Traditionally, the edible oil industry has not been one of those sectors that jumped on the bandwagon of digitization.

Rather, it has been slower than many other industries that quickly embraced the change. But this is soon likely to turnaround, triggered by the decline in oil prices since mid 2014. Companies whose cash flows shrunk and had their orders dried up began looking for a way to return to profitability. This soul searching helped digitization become part of the answer, ushering in a new efficient model.

How does digitization structurally change the operations of a company?

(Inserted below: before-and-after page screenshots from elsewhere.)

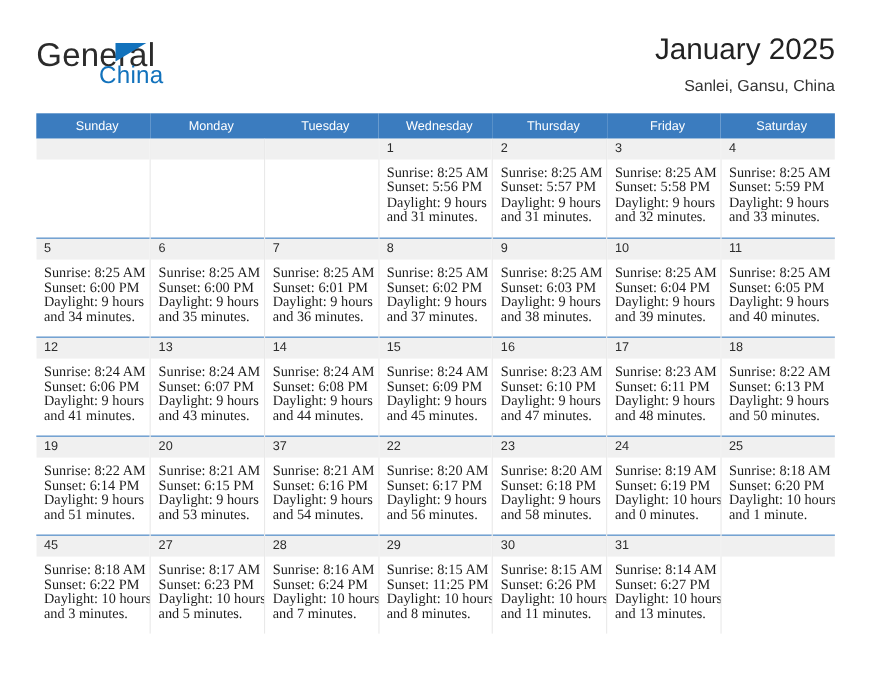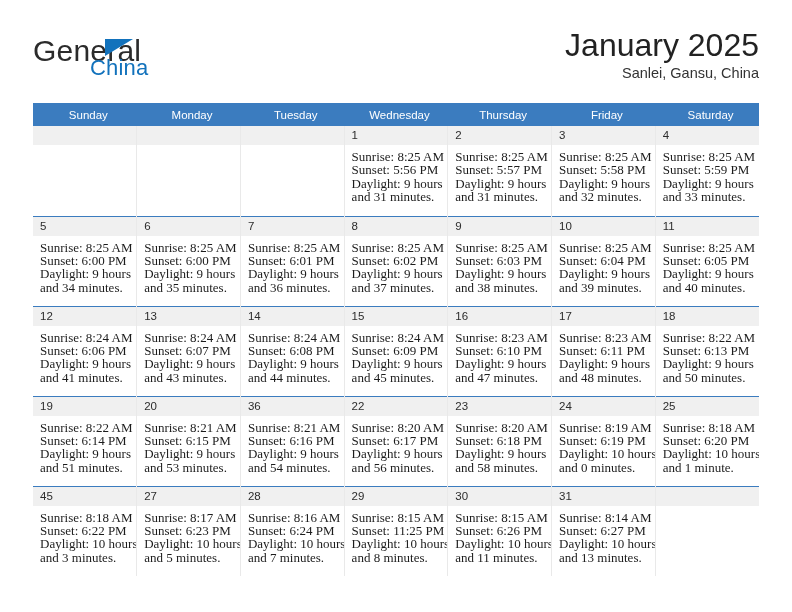--- a/index.html
+++ b/index.html
@@ -66,30 +66,30 @@
     font-family: "Liberation Sans", sans-serif;
   }
 
   .title-block {
     position: absolute;
     right: 0;
     top: 0;
     text-align: right;
   }
   .cal-title {
-    font-size: 32px;
+    font-size: 27px;
     color: #222222;
     line-height: 34px;
     white-space: nowrap;
   }
   .cal-subtitle {
     font-size: 14.5px;
     color: #333333;
     line-height: 20px;
-    margin-top: 1px;
+    margin-top: 7px;
     white-space: nowrap;
   }
 
   
   .calendar {
     position: absolute;
     left: 33px;
     top: 103px;
     width: 726px;
     border-collapse: collapse;
@@ -398,21 +398,21 @@
           <td>
             <div class="daynum-band">20</div>
             <div class="cell-body">
               <div>Sunrise: 8:21 AM</div>
               <div>Sunset: 6:15 PM</div>
               <div>Daylight: 9 hours</div>
               <div>and 53 minutes.</div>
             </div>
           </td>
           <td>
-            <div class="daynum-band">36</div>
+            <div class="daynum-band">37</div>
             <div class="cell-body">
               <div>Sunrise: 8:21 AM</div>
               <div>Sunset: 6:16 PM</div>
               <div>Daylight: 9 hours</div>
               <div>and 54 minutes.</div>
             </div>
           </td>
           <td>
             <div class="daynum-band">22</div>
             <div class="cell-body">

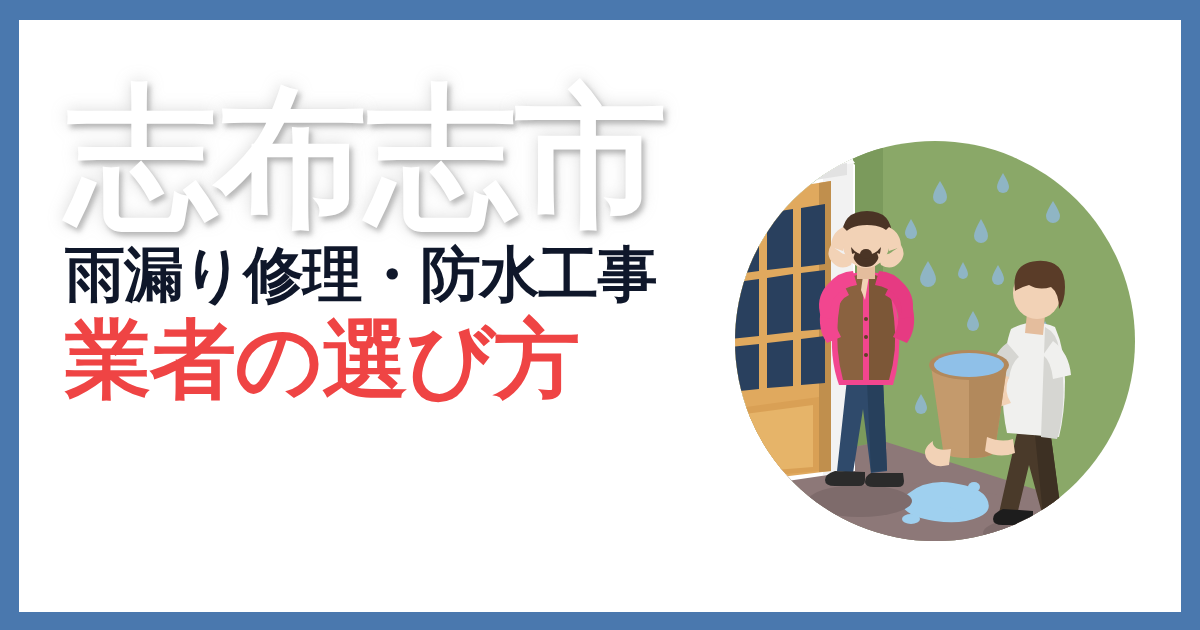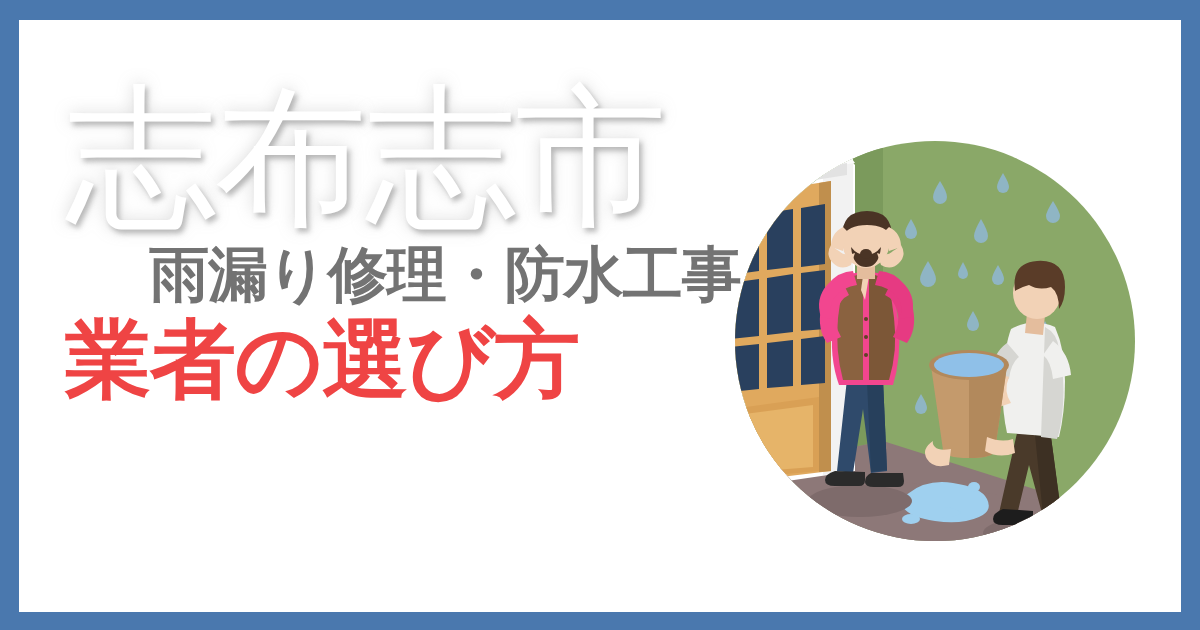--- a/index.html
+++ b/index.html
@@ -25,37 +25,36 @@
   
   .text-block {
     position:absolute;
     left:46px; top:60px;
     width:760px;
     z-index:5;
   }
   .city-title {
     font-size:152px;
     line-height:1.02;
-    font-weight:400;
+    font-weight:700;
     color:#ffffff;
     letter-spacing:-2px;
     white-space:nowrap;
     text-shadow:
        3px 4px 5px rgba(120,120,120,0.45),
        0px 0px 16px rgba(150,150,150,0.35);
   }
   .service-line {
     margin-top:6px;
     font-size:60px;
     line-height:1.12;
     font-weight:700;
-    color:#737373;
+    color:#0f172a;
     letter-spacing:-1px;
     white-space:nowrap;
-    text-align:center;
   }
   .howto-line {
     margin-top:4px;
     font-size:86px;
     line-height:1.1;
     font-weight:700;
     color:#ef4444;
     letter-spacing:-1px;
     white-space:nowrap;
   }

In the new format, companies are willing to consider digitally driven commercial relationships between themselves and the suppliers as well as markets. This can raise capital efficiency, lower production costs and reduce the time to ‘first oil’. However, it does upset the traditional value chains by redefining roles: while the new models empower some companies, it makes others redundant.

Towards this, a structure approach works best, as companies often struggle with the complex process of change to the digital.